Certo la misurazione rimarrà, come sempre, problematica: “[sarà] molto difficile [fare una corretta stima] per l’ovvia ragione che esse (le attività illegali, N.d.R.) si sottraggono a qualsiasi forma di rilevazione e lo stesso concetto di attività illegale può prestarsi a diverse interpretazioni”, dice sempre l’Istat. L’istituto, tuttavia, non è di certo nuovo a calcoli di questo genere che vanno infatti avanti sin dal governo Craxi. Il peso (la stima) dell’economia sommersa italiana, al 2008, si aggirava tra i 255 ed i 275 miliardi di euro (ovvero più dell’intero PIL della Grecia – $249,1 miliardi al 2012 – e tra il 17 ed il 18,6% del PIL italiano del 2012). Per farla breve, questa risistematina del PIL lo aiuterà (un minimo) in questi momenti in cui è difficile far quadrare i conti.

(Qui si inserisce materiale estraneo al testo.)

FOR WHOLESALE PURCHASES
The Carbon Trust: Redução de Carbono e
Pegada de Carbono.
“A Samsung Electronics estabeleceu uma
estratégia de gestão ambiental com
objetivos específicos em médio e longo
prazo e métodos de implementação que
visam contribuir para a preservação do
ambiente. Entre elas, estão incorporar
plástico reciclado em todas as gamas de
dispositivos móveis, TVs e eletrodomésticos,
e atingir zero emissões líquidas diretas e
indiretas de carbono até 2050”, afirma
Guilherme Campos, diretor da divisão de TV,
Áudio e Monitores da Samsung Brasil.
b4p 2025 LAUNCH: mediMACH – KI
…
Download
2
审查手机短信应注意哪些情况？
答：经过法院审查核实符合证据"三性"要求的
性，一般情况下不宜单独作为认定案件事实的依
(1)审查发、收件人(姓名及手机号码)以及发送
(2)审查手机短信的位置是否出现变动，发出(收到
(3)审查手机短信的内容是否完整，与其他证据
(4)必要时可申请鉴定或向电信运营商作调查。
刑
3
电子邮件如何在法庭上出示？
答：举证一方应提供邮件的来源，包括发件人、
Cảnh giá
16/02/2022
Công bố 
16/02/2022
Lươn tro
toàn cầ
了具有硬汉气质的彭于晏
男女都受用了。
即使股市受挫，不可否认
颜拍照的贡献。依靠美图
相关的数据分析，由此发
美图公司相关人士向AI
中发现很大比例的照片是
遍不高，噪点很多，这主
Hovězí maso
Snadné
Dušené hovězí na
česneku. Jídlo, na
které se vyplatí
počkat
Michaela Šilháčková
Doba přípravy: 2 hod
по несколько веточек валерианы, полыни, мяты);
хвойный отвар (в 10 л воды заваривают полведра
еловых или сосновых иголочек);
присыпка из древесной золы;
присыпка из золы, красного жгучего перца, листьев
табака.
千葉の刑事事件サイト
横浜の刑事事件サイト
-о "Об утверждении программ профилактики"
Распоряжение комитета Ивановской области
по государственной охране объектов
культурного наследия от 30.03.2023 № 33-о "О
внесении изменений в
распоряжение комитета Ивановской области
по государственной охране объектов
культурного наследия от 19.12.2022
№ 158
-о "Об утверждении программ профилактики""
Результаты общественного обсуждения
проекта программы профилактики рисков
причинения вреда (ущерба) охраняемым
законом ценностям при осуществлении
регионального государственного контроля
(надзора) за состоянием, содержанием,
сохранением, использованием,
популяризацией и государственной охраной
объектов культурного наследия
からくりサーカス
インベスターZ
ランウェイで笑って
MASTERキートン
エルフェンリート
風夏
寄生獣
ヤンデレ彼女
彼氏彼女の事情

Ma di che crescita – una tantum – stiamo parlando? Modesta, ovviamente. Ma c’è di peggio: l’Italia, anche in questa speciale classifica, riesce a fare male il suo ‘dovere’ (si fa per dire). I calcoli dell’Eurostat parlano di una Media europea al +2,4%. Finlandia e Svezia dovrebbero veder rivalutato il PIL addirittura del +4-5%. Austria, Regno Unito e Paesi Bassi del +3-4%. Belgio, Danimarca, Francia e Germania del +2-3%. E l’Italia? Briciole come al solito (o poco più): l’intera manovra (prettamente contabile, lo ricordiamo) ci porterà (con Estonia, Irlanda, Slovacchia, Malta, Portogallo ed altri ancora) ad una variazione del PIL compresa tra un minimo dell’1% ed un massimo del 2%. In fondo alla classifica, come sempre. Ma forse si sta riponendo troppa fiducia in uno stimatore che troppo ‘completo/veritiero’ non è. “Una soluzione pratica a un problema particolare: è questo che spiega cosa è, di fatto, il PIL – ha scritto tempo addietro il Professor Fenoaltea – Voler identificare rapidamente l’andamento dell’economia nel breve periodo significa che non serve perdere tempo a misurare l’economia stessa, basta misurare variabili che siano, nel breve periodo, con questa correlate. Il PIL è di fatto solo un indice (…) Che si misuri sempre x, o il doppio di x, o la metà di x, le variazioni relative tra due osservazioni sono le stesse. I problemi sorgono se si esorbita dal breve periodo, dal nazionale, ché la percentuale di x che si misura può variare su tempi più lunghi, e ancor più da paese a paese”.